| ASSIGNMENT |
Where the records below show the word "respondents" in a line, please copy that line.

══ SUPPLIED ENTRIES ══

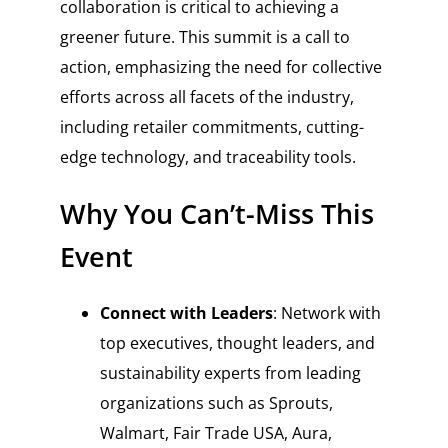
collaboration is critical to achieving a
greener future. This summit is a call to
action, emphasizing the need for collective
efforts across all facets of the industry,
including retailer commitments, cutting-
edge technology, and traceability tools.
Why You Can’t-Miss This
Event
Connect with Leaders
: Network with
top executives, thought leaders, and
sustainability experts from leading
organizations such as Sprouts,
Walmart, Fair Trade USA, Aura,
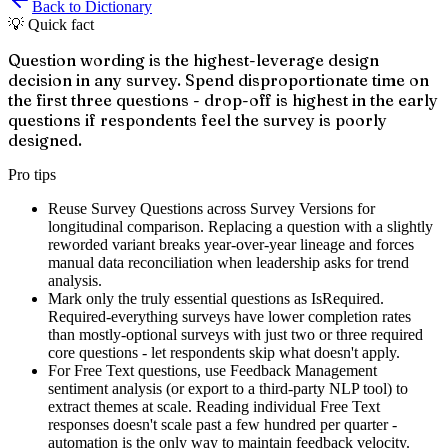
Back to Dictionary
💡 Quick fact
Question wording is the highest-leverage design
decision in any survey. Spend disproportionate time on
the first three questions - drop-off is highest in the early
questions if respondents feel the survey is poorly
designed.
Pro tips
Reuse Survey Questions across Survey Versions for
longitudinal comparison. Replacing a question with a slightly
reworded variant breaks year-over-year lineage and forces
manual data reconciliation when leadership asks for trend
analysis.
Mark only the truly essential questions as IsRequired.
Required-everything surveys have lower completion rates
than mostly-optional surveys with just two or three required
core questions - let respondents skip what doesn't apply.
For Free Text questions, use Feedback Management
sentiment analysis (or export to a third-party NLP tool) to
extract themes at scale. Reading individual Free Text
responses doesn't scale past a few hundred per quarter -
automation is the only way to maintain feedback velocity.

═══

| ANSWER SPACE |
questions if respondents feel the survey is poorly
core questions - let respondents skip what doesn't apply.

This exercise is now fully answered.